GIVEN DATA:
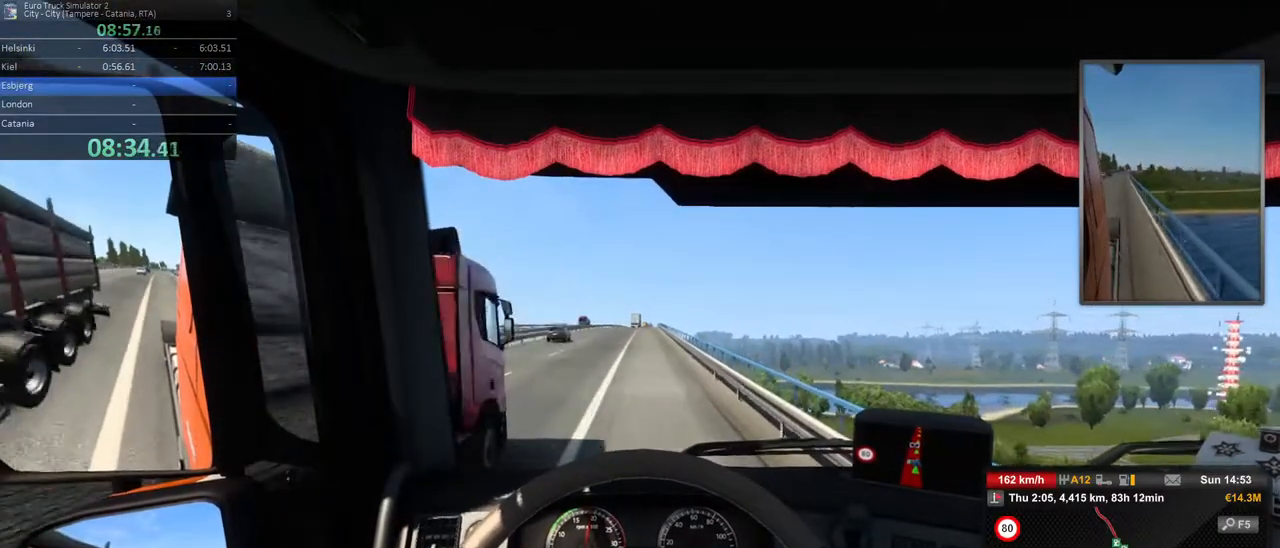
{"dt_ms": 500, "buttons": [], "left_stick": "center", "right_stick": "center", "events": []}
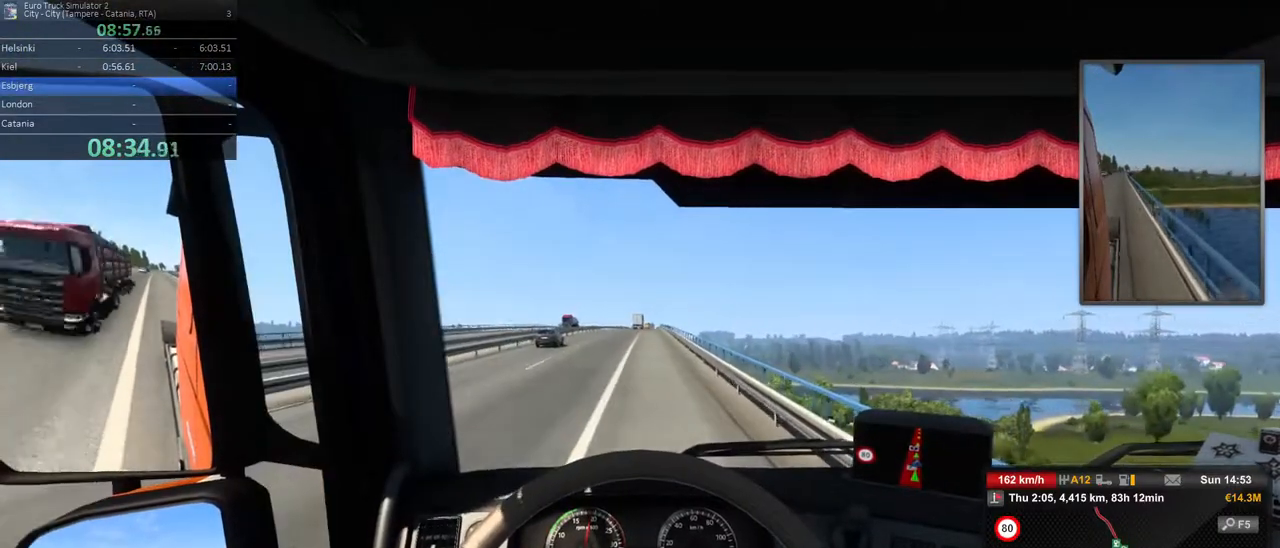
{"dt_ms": 500, "buttons": [], "left_stick": "center", "right_stick": "center", "events": []}
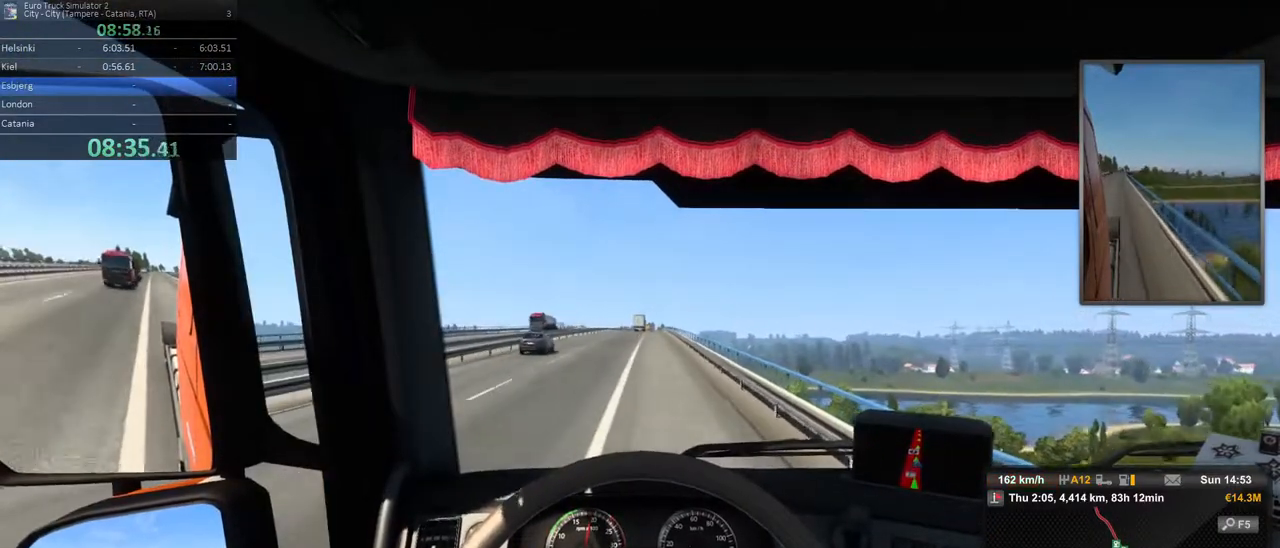
{"dt_ms": 500, "buttons": [], "left_stick": "center", "right_stick": "center", "events": []}
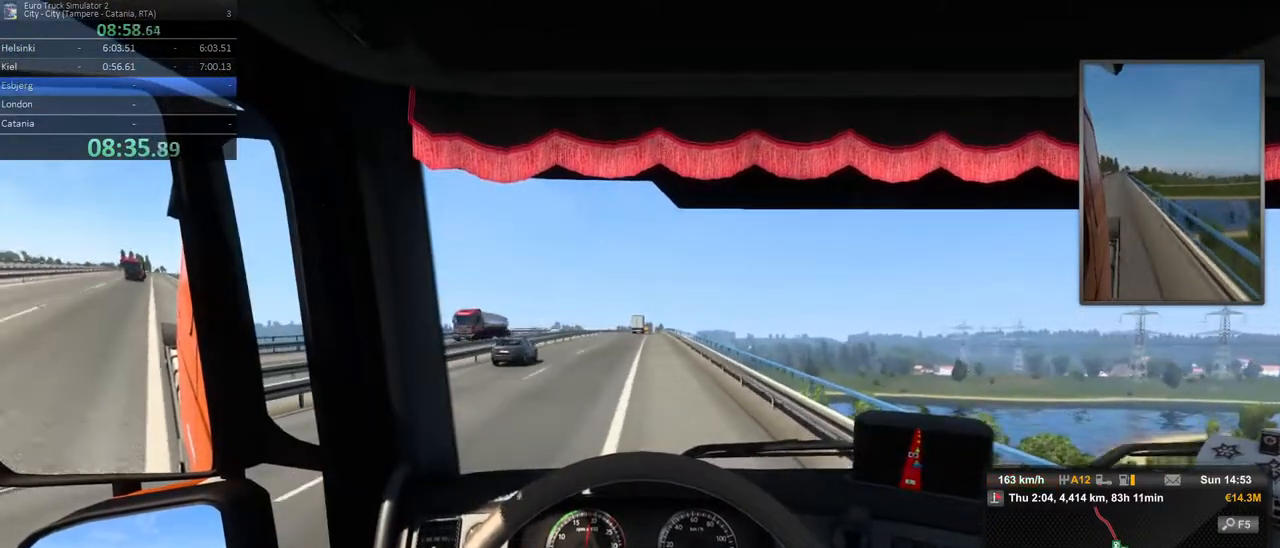
{"dt_ms": 1000, "buttons": [], "left_stick": "center", "right_stick": "center", "events": [[450, "left_stick", "right"], [567, "left_stick", "center"]]}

WHAT YOU HAVE TO DO:
All the material above must be copied exactly, and no picture belongs in the copy.

OUTPUT OF THE EXERCISE:
{"dt_ms": 500, "buttons": [], "left_stick": "center", "right_stick": "center", "events": []}
{"dt_ms": 500, "buttons": [], "left_stick": "center", "right_stick": "center", "events": []}
{"dt_ms": 500, "buttons": [], "left_stick": "center", "right_stick": "center", "events": []}
{"dt_ms": 1000, "buttons": [], "left_stick": "center", "right_stick": "center", "events": [[450, "left_stick", "right"], [567, "left_stick", "center"]]}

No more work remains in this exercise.